Am 26. Januar 2012 hat das Eisenbahnbundesamt die geplanten Baumfällarbeiten für das Bahnprojekt Stuttgart 21 zwar genehmigt, vollständiges Baurecht für alle S-21-Maßnahmen hat die Deutsche Bahn deswegen aber aus unserer Sicht noch nicht. Wir gehen davon aus, dass das Eisenbahnbundesamt alle natur- und artenschutzrechtlichen Aspekte geprüft hat, denn aus unserer Sicht ist deren Einhaltung von entscheidender Bedeutung.

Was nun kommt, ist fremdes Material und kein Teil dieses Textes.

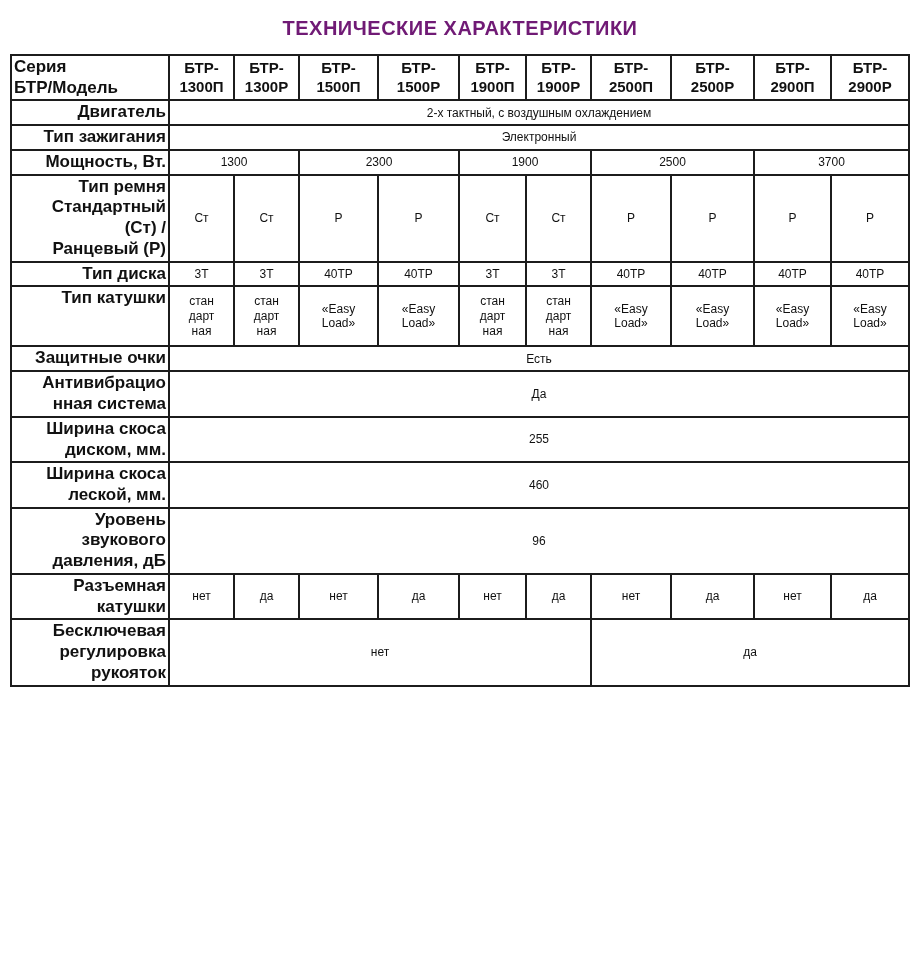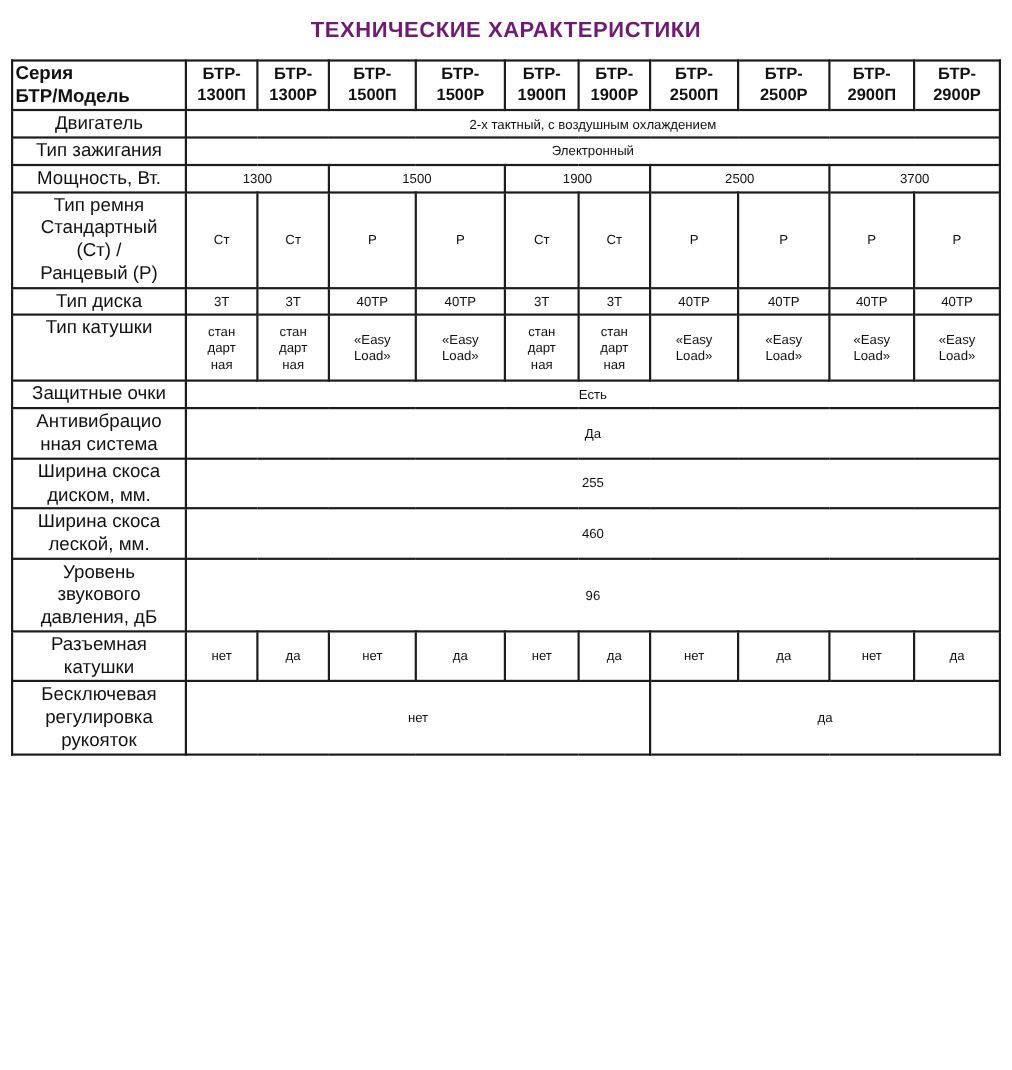--- a/index.html
+++ b/index.html
@@ -40,9 +40,9 @@
     overflow: hidden;
   }
   th.lbl, td.lbl {
-    text-align: center;
+    text-align: right;
     font-size: 17px;
-    font-weight: normal;
+    font-weight: bold;
     padding-left: 4px;
   }
   th.hdr-lbl {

Das sollte auch im Interesse der Bahn sein, wenn sie die Spaltung in der Landeshauptstadt überwinden und zu einer Befriedung beitragen möchte. Unabhängig von der Entscheidung des Eisenbahnbundesamtes gilt das Urteil des Verwaltungsgerichtshofes vom 15. Dezember 2011, das die Verletzung des Mitwirkungsrechts des BUND bestätigt hat. Für das Grundwassermanagement gilt deshalb weiterhin kein Baurecht. Hier muss die Deutsche Bahn zuerst ein Planänderungsverfahren durchführen, an dem die Naturschutzverbände beteiligt werden müssen. Selbstverständlich dürfen keine rechtswidrigen Maßnahmen von Seiten der Bauherrin getroffen werden, weshalb die Deutsche Bahn AG auch vom Ministerium für Finanzen und Wirtschaft Baden- Württembergs nochmals ausdrücklich zur Einhaltung sämtlich öffentlich-rechtlicher, insbesondere der natur- und artenschutzrechtlichen Bestimmungen, verpflichtet wurde. Die Übergabe der landeseigenen Flächen an die Deutsche Bahn AG soll daher erst dann erfolgen, wenn alle diese Bedingungen erfüllt sind.
Die größte Einflussmöglichkeit der Landesregierung bei der Begleitung des Projekts besteht darin, darauf zu achten, dass der vertraglich vereinbarte Kostendeckel von 4,526 Milliarden Euro eingehalten wird: Denn der Kostendeckel gilt unabhängig vom Ausgang der Volksabstimmung. Hierzu gibt es einen einstimmigen Beschluss des Ministerrats vom 13. September 2011. Wird dieser Kostendeckel überschritten, beteiligt sich das Land nicht an den Mehrkosten.